With a social media profile that says he studied at “the university of rock and roll” and worked at the “school of sleazy lounge jazz,” Spain remembers practicing so much that there were times when he fell asleep holding a guitar. He gravitated to blues guitarists like B. B King, and played jazz band in high school.
“I was very fortunate to have met Landy at Rose High when I moved here in 1970,” Joe Tronto says. “We became fast friends and discovered our love for blues oriented rock music and jazz. We had a band in high school shortly after named Groundhog. Only recently I became aware of the fact that Groundhog was the fifth band to play at the Attic. Landy was always a good guitar player but where he has evolved to over the years is simply amazing. He can play just about any genre of music.”

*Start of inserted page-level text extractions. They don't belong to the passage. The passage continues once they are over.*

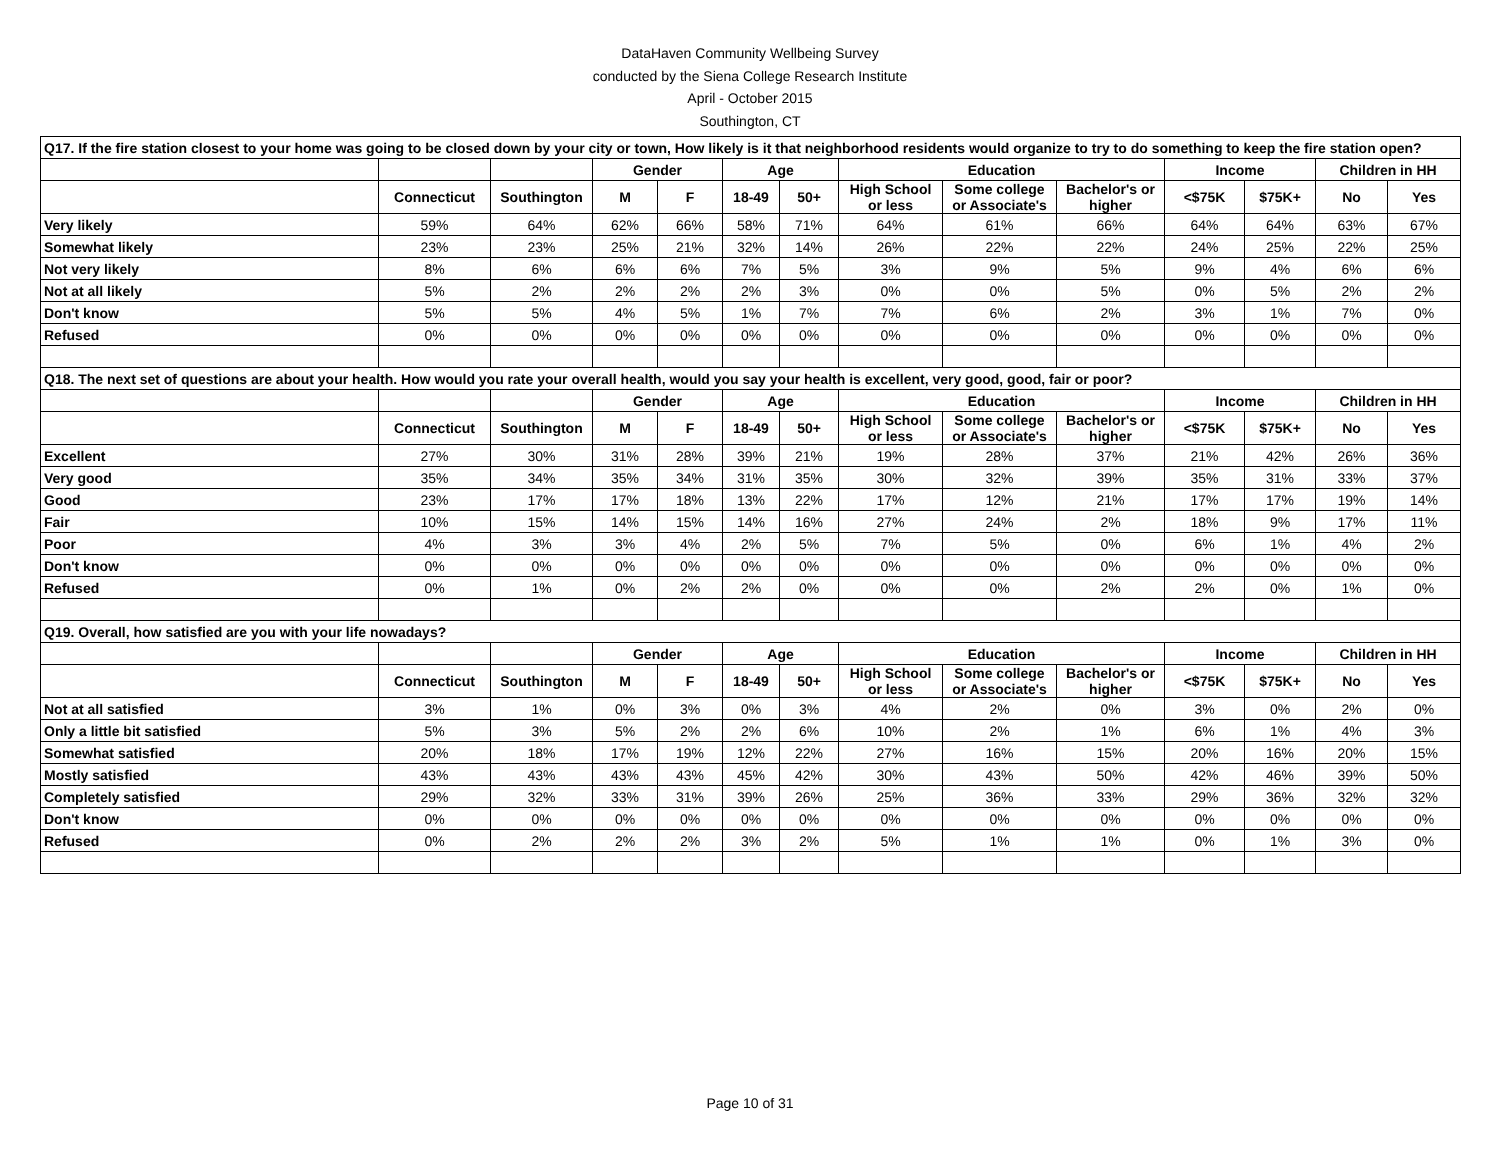DataHaven Community Wellbeing Survey
conducted by the Siena College Research Institute
April - October 2015
Southington, CT
| Q17. If the fire station closest to your home was going to be closed down by your city or town, How likely is it that neighborhood residents would organize to try to do something to keep the fire station open? | | | | | | | | | | | | | |
| | | | Gender | | Age | | Education | | | Income | | Children in HH | |
| | Connecticut | Southington | M | F | 18-49 | 50+ | High School or less | Some college or Associate's | Bachelor's or higher | <$75K | $75K+ | No | Yes |
| Very likely | 59% | 64% | 62% | 66% | 58% | 71% | 64% | 61% | 66% | 64% | 64% | 63% | 67% |
| Somewhat likely | 23% | 23% | 25% | 21% | 32% | 14% | 26% | 22% | 22% | 24% | 25% | 22% | 25% |
| Not very likely | 8% | 6% | 6% | 6% | 7% | 5% | 3% | 9% | 5% | 9% | 4% | 6% | 6% |
| Not at all likely | 5% | 2% | 2% | 2% | 2% | 3% | 0% | 0% | 5% | 0% | 5% | 2% | 2% |
| Don't know | 5% | 5% | 4% | 5% | 1% | 7% | 7% | 6% | 2% | 3% | 1% | 7% | 0% |
| Refused | 0% | 0% | 0% | 0% | 0% | 0% | 0% | 0% | 0% | 0% | 0% | 0% | 0% |
| Q18. The next set of questions are about your health. How would you rate your overall health, would you say your health is excellent, very good, good, fair or poor? | | | | | | | | | | | | | |
| | | | Gender | | Age | | Education | | | Income | | Children in HH | |
| | Connecticut | Southington | M | F | 18-49 | 50+ | High School or less | Some college or Associate's | Bachelor's or higher | <$75K | $75K+ | No | Yes |
| Excellent | 27% | 30% | 31% | 28% | 39% | 21% | 19% | 28% | 37% | 21% | 42% | 26% | 36% |
| Very good | 35% | 34% | 35% | 34% | 31% | 35% | 30% | 32% | 39% | 35% | 31% | 33% | 37% |
| Good | 23% | 17% | 17% | 18% | 13% | 22% | 17% | 12% | 21% | 17% | 17% | 19% | 14% |
| Fair | 10% | 15% | 14% | 15% | 14% | 16% | 27% | 24% | 2% | 18% | 9% | 17% | 11% |
| Poor | 4% | 3% | 3% | 4% | 2% | 5% | 7% | 5% | 0% | 6% | 1% | 4% | 2% |
| Don't know | 0% | 0% | 0% | 0% | 0% | 0% | 0% | 0% | 0% | 0% | 0% | 0% | 0% |
| Refused | 0% | 1% | 0% | 2% | 2% | 0% | 0% | 0% | 2% | 2% | 0% | 1% | 0% |
| Q19. Overall, how satisfied are you with your life nowadays? | | | | | | | | | | | | | |
| | | | Gender | | Age | | Education | | | Income | | Children in HH | |
| | Connecticut | Southington | M | F | 18-49 | 50+ | High School or less | Some college or Associate's | Bachelor's or higher | <$75K | $75K+ | No | Yes |
| Not at all satisfied | 3% | 1% | 0% | 3% | 0% | 3% | 4% | 2% | 0% | 3% | 0% | 2% | 0% |
| Only a little bit satisfied | 5% | 3% | 5% | 2% | 2% | 6% | 10% | 2% | 1% | 6% | 1% | 4% | 3% |
| Somewhat satisfied | 20% | 18% | 17% | 19% | 12% | 22% | 27% | 16% | 15% | 20% | 16% | 20% | 15% |
| Mostly satisfied | 43% | 43% | 43% | 43% | 45% | 42% | 30% | 43% | 50% | 42% | 46% | 39% | 50% |
| Completely satisfied | 29% | 32% | 33% | 31% | 39% | 26% | 25% | 36% | 33% | 29% | 36% | 32% | 32% |
| Don't know | 0% | 0% | 0% | 0% | 0% | 0% | 0% | 0% | 0% | 0% | 0% | 0% | 0% |
| Refused | 0% | 2% | 2% | 2% | 3% | 2% | 5% | 1% | 1% | 0% | 1% | 3% | 0% |
Page 10 of 31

When asked if he could choose a style of music he likes to perform best Spain says, “I like to play lots of different stuff. If the music is good, I like it.” And that includes a wide range, from Patsy Cline to Rick James to Miles Davis. Showing a glimpse of his independent spirit, Spain says,“I didn’t play a Lynyrd Skynyrd song until I was 50 because people kept telling me I had to.”
A photo of Spain playing with Built for Comfort prompted the comment, “I bet your neighbor is not as cool as my neighbor, shreddin’ with his hat on backwards and soul sweating out his pores.”
But you know you live in a small town when folks can tell you how many guitar players live there. According to R.A. Fountain’s website, Spain is “one of three outstanding guitarists that happen to call Fountain home.” The store’s proprietor, Alex Albright, who has known Spain for a number of years says, “Landy’s a very intelligent musician and an excellent picker, which makes for a great combination in a band leader. He also has a wealth of knowledge about blues bands, musicians and songs and especially their arrangements.”
And when it comes to arranging music, Spain says, “I like solving puzzles. That can include rearranging a tune to fit the instrumentation or entirely reinterpreting it.”
As a teenager, Spain remembers when Greenville had clubs on every corner. “It’s coming back,” he says, “but more dispersed, like in the breweries and restaurants.”
What advice would the veteran musician give to his younger self or to musicians coming up? “Keep the reading chops up.” And by that, he’s not talking Oprah’s Book Club, but music notation.“I used to read music,” Spain says, “but put a chart in front of me now…can’t do it. I play mostly by ear these days. I’m actually thinking of taking lessons again this year. I’m entirely self-taught.”
His second bit of advice for aspiring musicians is: “Find musicians to play with that are better than you are.”
When asked what he’d like to do, musically, in the future, Spain says, “I want to do another band with a female vocalist. I really like working with female vocalists and haven’t done that as much as I’d like to. I like working with them because it’s a different dynamic and you can do different material.” Most importantly, he says, “I want to keep playing and working on music as much as possible.”
Music, for Spain, is “a community kind of thing.” That’s one reason he’s been in so many bands. Someone from a band would need a guitar player and refer him. Musicians help each other out, like restaurateurs calling one another when they run out of stock. “I love it,” he said. “I’ve had it in me as long as I can remember.”